Interesting times, indeed

There’s a saying that many people pass along to others as a Chinese curse: May you live in interesting times. The provenance of this saying is disputed; there is no written record of it occurring in Chinese literature, so says Wikipedia. It may, however, have something to do with a real Chinese proverb, “It is better to be a dog in a peaceful time than a be man in a chaotic period.

11/01/2008


There’s a saying that many people pass along to others as a Chinese curse: May you live in interesting times.

The provenance of this saying is disputed; there is no written record of it occurring in Chinese literature, so says Wikipedia. It may, however, have something to do with a real Chinese proverb, “It is better to be a dog in a peaceful time than a be man in a chaotic period.”

After reading today’s newspaper and looking at my dog sleeping at the foot of my bed, I wonder if it’s not better to be a dog in a chaotic time, too.

The zeroes filling the news stories are staggering—billions and trillions of dollars in bailouts and loans. Hundreds of thousands out of work. Millions way behind on their mortgages, or going into foreclosure. Who can keep track of it all? And the bailout money is going where? Because the things that are happening were the things we warned would happen if we didn’t pass the $700 billion bailout. But we passed the bailout ...

Will all this impact the construction industry? Sure it will. There will be a slow down, a downturn, a contraction, as it is normal for markets to do. But the volume of the non-residential market is projected to remain very high, about $450 billion in 2009, according to a recent Reed Construction Data forecast. And there will be an uptick in renovations and retrofits as new construction falls off a bit.

And I think the financing problems will get straightened out and projects will get green-lighted. America wants to do business; it just has to untangle a bunch of knots in the purse strings. So, what to do in the meantime, amidst the doom and gloom?

For one thing, keep doing your job well. There’s something soothing about regulating your immediate work environment, making it predictable and efficient. Keep your e-mail under control, rather than letting it control you. And don’t be a choke-point in anyone else’s projects either.

Another thing is to keep your professional networks in good repair. Leave yourself some time in the beginning or end of each day to talk to a friend or colleague. Go to the local chapter meetings of your professional societies and your in-house brown-bag seminars. This is a good way to see what markets are up or down locally.

And support your boss.

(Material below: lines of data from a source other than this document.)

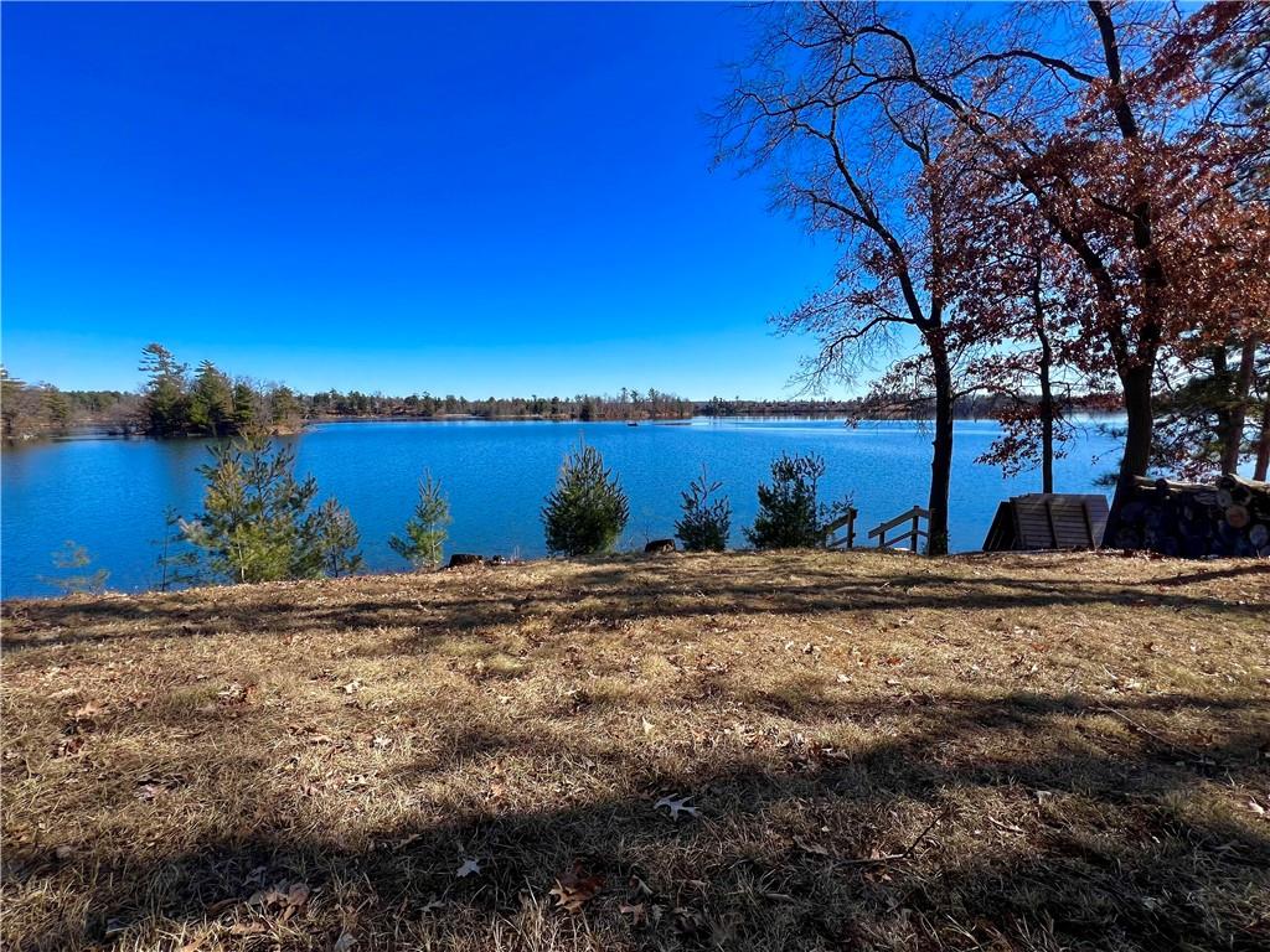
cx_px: 635
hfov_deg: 106.2
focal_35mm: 13
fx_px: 477
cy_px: 476
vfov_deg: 89.9
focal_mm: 1.57
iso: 32
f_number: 1.8
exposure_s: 1/1488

Project and staff managers are under a lot of pressure to cut costs, and sometimes are not being given much of an option as to how. Pick your battles wisely when responding to curtailments.

If work is slowing, this is also a good time to catch up on your reading and continuing education units, or to take some graduate courses. Or just go home and relax a bit. You’re so used to working 50- and 60-hour weeks, normal work days might seem “light.” Recharging your education, family, or your energy is a good thing.

You might take heart that Wikipedia cites another potential source for the “interesting times” curse: Heroes (leaders) are made over turbulent times.